Va poi evidenziata la sinergia tra la criminalità organizzata e alcuni esponenti di quella ”imprenditoria grigia” che intrattengono relazioni d’affari con cosa nostra o con altre organizzazioni di tipo mafioso. In assenza di specifiche evidenze nel semestre, si rammentano le recenti operazioni “Sorella Sanità” e “Waterfront”. È inoltre significativa la capacità di Cosa Nostra agrigentina di orientare le scelte degli Enti locali per l’aggiudicazione degli appalti pubblici attraverso l’infiltrazione, il condizionamento o la corruzione. Pratiche che hanno condotto nel corso degli ultimi anni allo scioglimento di diversi Comuni. Allo stato permane la gestione commissariale di quello di San Biagio Platani, l Comune di San Biagio Platani è stato sciolto con decreto del Presidente della Repubblica del 6 agosto 2018, prorogato con DPR del 5 dicembre 2019. Le elezioni amministrative programmate per la tornata elettorale del 22 e 23 novembre 2020 sono infatti slittate a causa dell’emergenza Covid e sono state riconvocate per il 10 e 11 ottobre 2021; mentre a Camastra le elezioni amministrative si sono svolte nell’ottobre 2020. Nel periodo in esame è stato eseguito un provvedimento di sequestro operato dalla DIA nel luglio 2020 dei beni riconducibili a due fratelli intranei alla famiglia di Favara e attivi nel settore edilizio e del movimento terra.

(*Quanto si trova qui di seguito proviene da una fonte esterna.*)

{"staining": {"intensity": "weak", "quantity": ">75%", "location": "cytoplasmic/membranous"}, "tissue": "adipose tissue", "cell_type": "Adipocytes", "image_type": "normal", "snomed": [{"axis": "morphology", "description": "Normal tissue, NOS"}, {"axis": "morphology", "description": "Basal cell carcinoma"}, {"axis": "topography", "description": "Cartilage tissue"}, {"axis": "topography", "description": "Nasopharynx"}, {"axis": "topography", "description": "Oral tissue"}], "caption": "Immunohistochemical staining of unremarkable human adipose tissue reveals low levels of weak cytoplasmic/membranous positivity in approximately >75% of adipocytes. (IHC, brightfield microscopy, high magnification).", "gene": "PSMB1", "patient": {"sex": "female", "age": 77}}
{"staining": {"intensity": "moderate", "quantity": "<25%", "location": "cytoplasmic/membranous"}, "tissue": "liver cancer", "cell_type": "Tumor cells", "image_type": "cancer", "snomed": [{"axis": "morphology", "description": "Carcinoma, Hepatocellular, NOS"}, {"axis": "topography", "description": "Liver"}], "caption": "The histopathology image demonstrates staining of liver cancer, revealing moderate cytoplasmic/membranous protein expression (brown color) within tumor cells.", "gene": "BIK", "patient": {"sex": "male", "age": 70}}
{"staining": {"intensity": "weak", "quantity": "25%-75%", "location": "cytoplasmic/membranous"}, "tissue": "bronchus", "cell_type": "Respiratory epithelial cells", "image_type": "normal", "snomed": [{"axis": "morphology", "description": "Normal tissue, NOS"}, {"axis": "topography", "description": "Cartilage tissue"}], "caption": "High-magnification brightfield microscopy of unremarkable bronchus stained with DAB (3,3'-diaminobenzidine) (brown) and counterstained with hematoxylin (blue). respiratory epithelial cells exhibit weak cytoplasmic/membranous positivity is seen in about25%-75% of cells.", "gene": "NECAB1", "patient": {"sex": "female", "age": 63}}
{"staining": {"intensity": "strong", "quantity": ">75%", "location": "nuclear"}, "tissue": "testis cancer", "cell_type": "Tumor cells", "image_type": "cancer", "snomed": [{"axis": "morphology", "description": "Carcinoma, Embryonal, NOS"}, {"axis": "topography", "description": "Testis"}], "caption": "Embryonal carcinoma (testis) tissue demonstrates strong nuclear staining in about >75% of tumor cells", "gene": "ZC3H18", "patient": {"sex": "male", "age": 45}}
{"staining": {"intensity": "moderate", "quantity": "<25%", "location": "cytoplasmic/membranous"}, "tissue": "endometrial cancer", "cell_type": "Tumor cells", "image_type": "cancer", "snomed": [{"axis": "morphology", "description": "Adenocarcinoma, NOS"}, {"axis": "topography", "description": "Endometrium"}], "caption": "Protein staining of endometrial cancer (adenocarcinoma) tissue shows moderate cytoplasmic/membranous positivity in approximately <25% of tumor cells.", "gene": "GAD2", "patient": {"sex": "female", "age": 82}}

Nel contesto criminale agrigentino continuano infine a operare gruppi di matrice etnica, in particolare si tratta di compagini maghrebine, egiziane e romene. Esse sono tollerate dai sodalizi mafiosi in quanto dedite a pratiche illecite non di diretto interesse quali il riciclaggio di materiale ferroso, i reati predatori, lo sfruttamento della prostituzione e lo spaccio al dettaglio di sostanze stupefacenti. Si rammenta da ultimo l’operazione “Bazar” che nel maggio 2020, ha permesso di fermare soggetti italiani e stranieri ritenuti appartenenti a un sodalizio criminale che avrebbe gestito una consistente rete di spaccio di droga. Al vertice del gruppo erano alcuni tunisini..In termini prospettici, si può ritenere che l’egemonia di Cosa Nostra proseguirà, con il mantenimento di “un equilibrio” con la Stidda nei territori d’elezione della stessa.